2022 Alumni Hall of Fame

Via Unsplash.

An Illinois state senator and a comedian were among the 10 alumni inducted into the SIUE Alumni Hall of Fame during Homecoming this year.

Terry Ganey, a mass communications alumnus, graduated from SIUE in 1970. He said that SIUE was the cornerstone of his journalism career, which led to his career as a New York Times bestselling author and award-winning journalist. He said the communications program had just started and that it was exciting to see the program grow. 

“I took a couple of classes in TV, radio, and journalism, and enjoyed them and enjoyed the excitement of being in a newsroom or being in a TV studio. It just seemed like a very interesting area of a career choice,” Ganey said. 

Damon Harbison, who earned his masters degree in business administration in 2004, said that he was blown away that he had been nominated for the Hall of Fame. Harbison, who currently serves as the president of St. Mary's Hospital, said he was beyond honored to be inducted with the caliber of individuals who have and are inducted into the Hall of Fam. He said he is proud to be an alumnus of SIUE.

“Location, value and reputation are the three top [reasons] I chose SIUE. The value was really, really important to me, and then the reputation, [people] would always talk about how the faculty,” Harbison said. 

Kathleen Madigan, a mass communication alumna who graduated in 1988, said she was honored to be indicted into the Hall of Fame. She said that as a comedian, she doesn’t always feel her work is quite as serious as other professions. 

“But it's very nice that somebody gives you a shout out, [, especially among] people who have done things I would consider it to be more helpful,” Madigan said. 

Illinois State Sen. Christoper Belt, who earned his master of public administration in 2002, was also honored. Belt represents Illinois 57th district, which includes communities in both Madison County and St. Clair counties. Belt served as a probation officer for 16 years before entering the world of government. He also serves on the Senate Education Committee as chair. 

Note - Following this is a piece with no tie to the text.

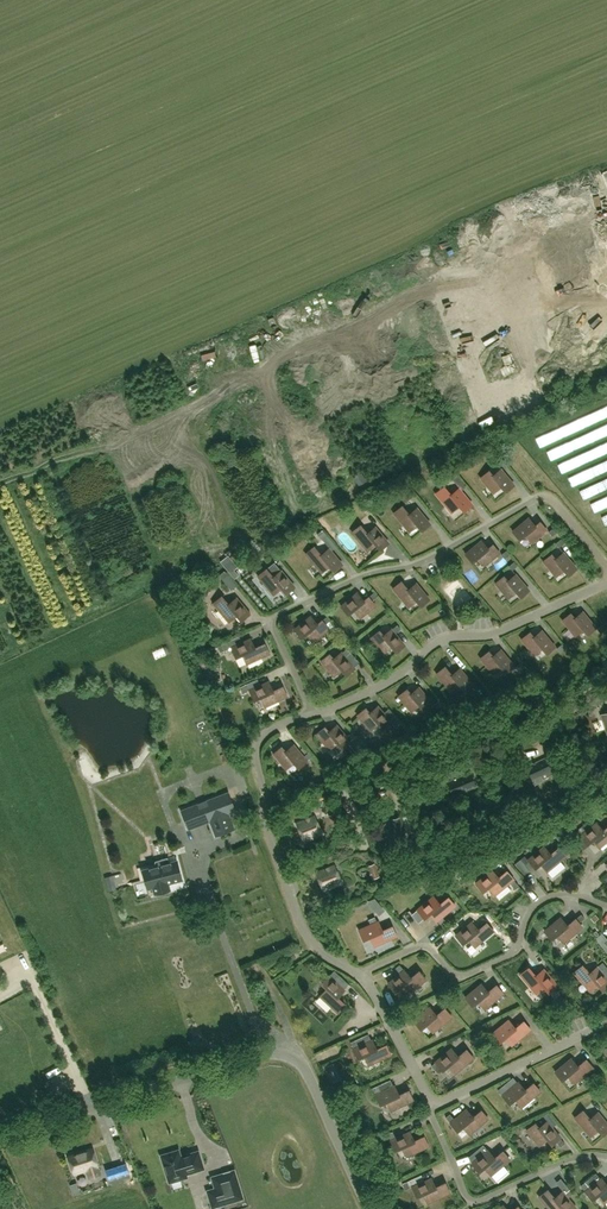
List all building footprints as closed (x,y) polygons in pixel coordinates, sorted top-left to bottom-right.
[(496,463),(499,467),(505,462),(501,458),(496,463)] [(493,475),(488,470),(480,477),(493,493),(501,486),(506,492),(514,485),(501,469),(493,475)] [(454,471),(448,476),(452,480),(457,475),(454,471)] [(451,495),(444,486),(435,493),(441,500),(451,512),(454,510),(459,506),(464,511),(472,504),(459,488),(451,495)] [(409,514),(402,506),(393,513),(399,520),(399,519),(409,532),(412,530),(417,525),(422,531),(430,524),(417,508),(409,514)] [(512,531),(520,540),(525,535),(532,543),(547,530),(540,521),(535,525),(529,518),(512,531)] [(367,533),(360,525),(352,532),(368,551),(376,544),(380,550),(389,543),(375,527),(367,533)] [(557,531),(554,527),(549,532),(552,536),(557,531)] [(322,540),(327,535),(322,530),(317,534),(322,540)] [(564,543),(561,539),(556,543),(559,547),(564,543)] [(484,565),(500,552),(493,544),(488,548),(481,540),(465,554),(472,562),(478,557),(484,565)] [(321,555),(314,546),(306,553),(311,560),(321,572),(324,570),(329,566),(334,571),(342,564),(329,548),(321,555)] [(505,558),(510,554),(507,550),(501,554),(505,558)] [(551,553),(542,560),(556,576),(564,570),(568,575),(577,568),(563,552),(555,559),(551,553)] [(509,566),(512,570),(517,565),(514,561),(509,566)] [(234,569),(230,572),(234,578),(239,574),(234,569)] [(266,569),(258,576),(263,582),(264,582),(274,594),(276,592),(276,593),(281,588),(286,594),(294,587),(281,570),(273,577),(266,569)] [(224,571),(219,575),(222,579),(227,575),(224,571)] [(503,575),(495,582),(508,598),(516,592),(521,597),(529,590),(515,574),(508,581),(503,575)] [(408,589),(401,581),(393,588),(398,595),(408,607),(411,605),(416,601),(421,606),(429,599),(416,583),(408,589)] [(364,600),(357,593),(341,606),(348,614),(354,610),(360,618),(376,605),(372,601),(377,596),(374,592),(369,597),(369,596),(364,600)] [(221,596),(213,603),(229,622),(237,615),(241,621),(250,614),(236,598),(228,604),(221,596)] [(574,618),(570,613),(562,620),(575,635),(583,629),(587,634),(596,627),(582,611),(574,618)] [(317,624),(311,616),(294,629),(301,638),(307,633),(313,641),(329,628),(325,624),(331,620),(327,616),(322,620),(317,624)] [(383,635),(379,630),(371,637),(384,653),(392,646),(396,652),(405,645),(395,633),(401,629),(397,625),(392,629),(391,629),(383,635)] [(603,625),(597,629),(601,634),(606,629),(603,625)] [(534,637),(530,632),(521,639),(534,654),(542,648),(546,653),(555,646),(542,630),(534,637)] [(255,648),(250,639),(231,647),(236,657),(242,654),(247,664),(269,653),(265,643),(255,648)] [(565,648),(562,644),(556,648),(560,652),(565,648)] [(333,658),(329,654),(321,661),(334,676),(342,670),(346,675),(355,668),(345,657),(350,652),(347,648),(342,653),(341,652),(333,658)] [(493,656),(489,651),(480,658),(493,673),(501,667),(505,672),(514,665),(500,649),(493,656)] [(524,667),(521,663),(515,667),(519,671),(524,667)] [(445,666),(436,673),(452,692),(460,686),(465,691),(473,684),(460,668),(452,675),(445,666)] [(269,681),(249,690),(254,700),(261,697),(265,707),(287,696),(283,686),(273,691),(269,681)] [(411,694),(407,689),(398,696),(411,711),(419,705),(424,710),(432,703),(419,687),(411,694)] [(442,704),(439,700),(434,705),(437,709),(442,704)] [(366,708),(357,715),(370,730),(378,724),(383,729),(391,722),(378,706),(370,712),(366,708)] [(401,723),(398,719),(393,724),(396,728),(401,723)] [(329,731),(325,727),(316,734),(329,749),(337,742),(342,748),(350,741),(355,736),(352,732),(347,737),(337,725),(329,731)] [(286,751),(282,746),(273,753),(286,769),(294,762),(298,768),(307,761),(307,760),(312,756),(309,752),(303,756),(293,744),(286,751)] [(553,770),(554,769),(548,756),(526,766),(532,779),(540,776),(542,780),(555,773),(553,770)] [(453,795),(475,786),(469,772),(448,782),(453,795)] [(570,791),(576,802),(585,798),(579,786),(570,791)] [(315,792),(318,801),(331,795),(328,787),(315,792)] [(228,793),(181,811),(188,829),(210,820),(216,836),(234,829),(228,813),(235,810),(228,793)] [(303,841),(322,833),(315,816),(296,823),(303,841)] [(394,843),(408,840),(402,817),(388,820),(394,843)] [(587,844),(593,840),(599,848),(606,841),(606,827),(603,830),(596,822),(580,836),(587,844)] [(529,861),(525,864),(530,870),(534,866),(535,868),(540,863),(547,871),(566,856),(559,847),(551,854),(544,846),(528,859),(529,861)] [(156,866),(143,869),(148,888),(153,887),(155,893),(170,889),(168,883),(181,880),(176,861),(169,863),(167,857),(155,860),(156,866)] [(335,865),(316,873),(323,890),(342,882),(335,865)] [(488,887),(495,895),(514,879),(507,871),(498,878),(492,870),(476,883),(483,892),(488,887)] [(519,886),(514,880),(510,884),(515,889),(519,886)] [(516,904),(520,897),(512,893),(508,899),(516,904)] [(440,904),(433,896),(417,909),(418,911),(414,914),(419,920),(423,916),(424,918),(430,913),(436,921),(455,906),(448,897),(440,904)] [(567,925),(561,917),(544,931),(551,939),(557,935),(563,943),(582,927),(579,922),(584,918),(581,914),(576,918),(575,918),(567,925)] [(478,929),(472,922),(470,923),(466,917),(462,920),(466,926),(456,935),(463,943),(468,939),(475,947),(494,931),(487,922),(478,929)] [(382,930),(378,921),(359,929),(363,940),(370,937),(374,946),(397,936),(392,926),(382,930)] [(582,965),(574,972),(590,991),(598,984),(602,990),(606,986),(606,978),(600,971),(606,966),(603,962),(597,967),(589,973),(582,965)] [(411,978),(404,970),(399,964),(395,967),(400,973),(388,983),(395,992),(401,987),(407,995),(426,979),(419,971),(411,978)] [(529,967),(520,974),(536,993),(544,986),(549,992),(554,987),(558,991),(563,986),(560,982),(557,985),(543,969),(536,975),(529,967)] [(333,979),(338,974),(334,970),(329,975),(322,983),(327,988),(320,996),(338,1013),(345,1004),(338,997),(345,990),(333,979)] [(489,991),(482,983),(466,997),(473,1005),(478,1001),(483,1006),(485,1009),(497,999),(504,993),(497,985),(489,991)] [(333,1019),(316,1007),(319,1002),(313,998),(306,1008),(328,1025),(333,1019)] [(436,1015),(430,1007),(413,1020),(420,1029),(426,1024),(430,1030),(430,1029),(432,1032),(445,1022),(452,1016),(445,1008),(436,1015)] [(509,1020),(493,1033),(500,1042),(505,1037),(510,1043),(512,1045),(524,1035),(531,1030),(524,1021),(515,1028),(509,1020)] [(376,1049),(372,1040),(358,1046),(355,1040),(350,1042),(353,1048),(358,1058),(364,1055),(369,1065),(391,1054),(386,1044),(376,1049)] [(458,1056),(452,1048),(435,1061),(436,1062),(431,1065),(436,1070),(440,1067),(442,1070),(448,1065),(455,1073),(474,1057),(466,1049),(458,1056)] [(578,1066),(571,1058),(555,1071),(562,1080),(568,1075),(572,1081),(574,1083),(586,1073),(593,1067),(586,1059),(578,1066)] [(506,1092),(502,1086),(498,1090),(502,1095),(509,1104),(515,1099),(521,1107),(540,1091),(533,1083),(525,1090),(518,1082),(506,1092)] [(377,1086),(373,1088),(376,1094),(375,1094),(380,1104),(387,1101),(391,1111),(413,1100),(409,1090),(399,1095),(394,1085),(380,1092),(377,1086)] [(454,1119),(450,1114),(446,1117),(450,1122),(457,1131),(463,1126),(469,1134),(488,1118),(481,1110),(473,1117),(466,1109),(454,1119)] [(583,1110),(575,1117),(580,1124),(581,1124),(591,1136),(593,1134),(599,1129),(603,1135),(606,1131),(606,1122),(598,1112),(590,1118),(583,1110)] [(539,1127),(535,1123),(527,1130),(539,1145),(547,1139),(552,1144),(556,1141),(560,1146),(564,1143),(560,1137),(547,1121),(539,1127)] [(414,1140),(410,1131),(396,1138),(393,1131),(388,1133),(391,1140),(395,1150),(402,1147),(406,1156),(429,1146),(424,1136),(414,1140)] [(479,1148),(484,1153),(472,1163),(479,1172),(484,1167),(491,1175),(510,1159),(503,1151),(494,1158),(488,1150),(483,1144),(479,1148)] [(91,1148),(69,1155),(75,1174),(86,1170),(89,1178),(100,1174),(91,1148)] [(178,1150),(161,1155),(169,1181),(186,1176),(185,1173),(203,1168),(198,1151),(184,1155),(185,1156),(181,1158),(178,1150)] [(106,1170),(110,1184),(127,1179),(123,1165),(106,1170)] [(220,1175),(223,1186),(208,1191),(213,1207),(242,1198),(234,1170),(220,1175)] [(431,1178),(412,1186),(417,1196),(423,1193),(427,1203),(450,1192),(445,1182),(435,1187),(431,1178)] [(585,1182),(581,1185),(585,1191),(592,1199),(597,1195),(604,1203),(606,1200),(606,1184),(601,1178),(589,1187),(585,1182)] [(547,1189),(539,1196),(550,1208),(562,1208),(563,1208),(573,1208),(576,1207),(568,1198),(573,1193),(570,1189),(564,1194),(562,1191),(554,1198),(547,1189)]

Diana Isaacs, a pharmacy alumna who graduated in 2009, said she was part of the first graduating class for the School of Pharmacy and the relationships she built with her classmates and faculty shaped her experience at SIUE. 

“It was really special in terms of being part of a brand-new program. When I started in 2005, we were the only class ever, and with only 80 of us, all the faculty knew our names, and we had a really close relationship with everyone and just really felt like a family,” Issacs said. 

Issacs said SIUE shaped her into the person and pharmacist she has become, giving her the skills to thrive in her position.

“SIUE helped me to [learn how] communicate that knowledge to be able to help people, and it's been so important, so rewarding in my career,” Issaces said. 


The event also honored: 

Bruce Rotter, a dental school alumnus, was the Dean of the SIU School of Dental Medicine for nearly 10 years, after working at the school as an assistant professor since 1993. He is the only alumnus to ever serve as a dean for the school. 

Franklin Boster, who earned his bachelor's in psychology and masters in behavioral science from SIUE, earned his doctorate at Michigan State University. He worked at Arizona State University for nine years, before returning to Michigan State University for 33 years as a faculty member and researcher. 

Scott Miller, an engineering graduate who currently serves on the School of Engineering Advisory Board. Miller currently serves as vice president of MiTek, Inc., a global structural system technology company, where he is working to improve housing affordability and sustainability around the world. 

Frank Grasso and Kyle Giffin, who now co-own G&G Anesthesia on Sept. 23. Grasso earned his bachelors in nursing in 2006, and his masters in 2010, and then joined Griffin who launched G&G in 2009. Griffin graduated with his masters in nursing in 2005. G&G Anesthesia offers anesthesia services to CRNA-owned groups rather than private companies or hospitals.